(Raw records)
━━━━━━

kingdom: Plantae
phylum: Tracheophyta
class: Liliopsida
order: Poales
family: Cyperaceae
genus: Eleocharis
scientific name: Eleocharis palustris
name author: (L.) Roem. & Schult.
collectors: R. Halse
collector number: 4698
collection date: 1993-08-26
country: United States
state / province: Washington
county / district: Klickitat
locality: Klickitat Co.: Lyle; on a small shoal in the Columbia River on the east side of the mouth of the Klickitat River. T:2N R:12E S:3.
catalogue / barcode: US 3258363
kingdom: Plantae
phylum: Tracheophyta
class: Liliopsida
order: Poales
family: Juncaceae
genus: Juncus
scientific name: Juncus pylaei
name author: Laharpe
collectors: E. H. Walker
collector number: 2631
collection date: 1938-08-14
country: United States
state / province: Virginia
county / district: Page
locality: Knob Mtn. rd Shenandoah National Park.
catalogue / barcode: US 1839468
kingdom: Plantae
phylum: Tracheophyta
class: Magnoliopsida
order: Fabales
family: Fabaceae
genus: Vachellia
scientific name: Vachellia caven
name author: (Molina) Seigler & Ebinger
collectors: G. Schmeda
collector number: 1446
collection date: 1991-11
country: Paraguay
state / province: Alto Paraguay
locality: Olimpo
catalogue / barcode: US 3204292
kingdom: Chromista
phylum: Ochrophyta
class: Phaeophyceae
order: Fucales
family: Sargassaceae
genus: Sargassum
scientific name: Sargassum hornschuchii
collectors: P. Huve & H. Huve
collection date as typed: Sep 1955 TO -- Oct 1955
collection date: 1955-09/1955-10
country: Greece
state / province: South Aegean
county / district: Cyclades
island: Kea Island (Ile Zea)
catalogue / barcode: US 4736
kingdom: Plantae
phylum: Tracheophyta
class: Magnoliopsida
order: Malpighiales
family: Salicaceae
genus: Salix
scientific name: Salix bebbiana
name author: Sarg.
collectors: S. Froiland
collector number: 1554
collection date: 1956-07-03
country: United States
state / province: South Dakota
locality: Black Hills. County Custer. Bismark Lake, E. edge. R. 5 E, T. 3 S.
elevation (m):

━━━━━━

# Given exercise
Count the lines in the records above that contain the string "province", treating uppercase and lowercase as different. Reply with the number alone.

# Exercise answer
5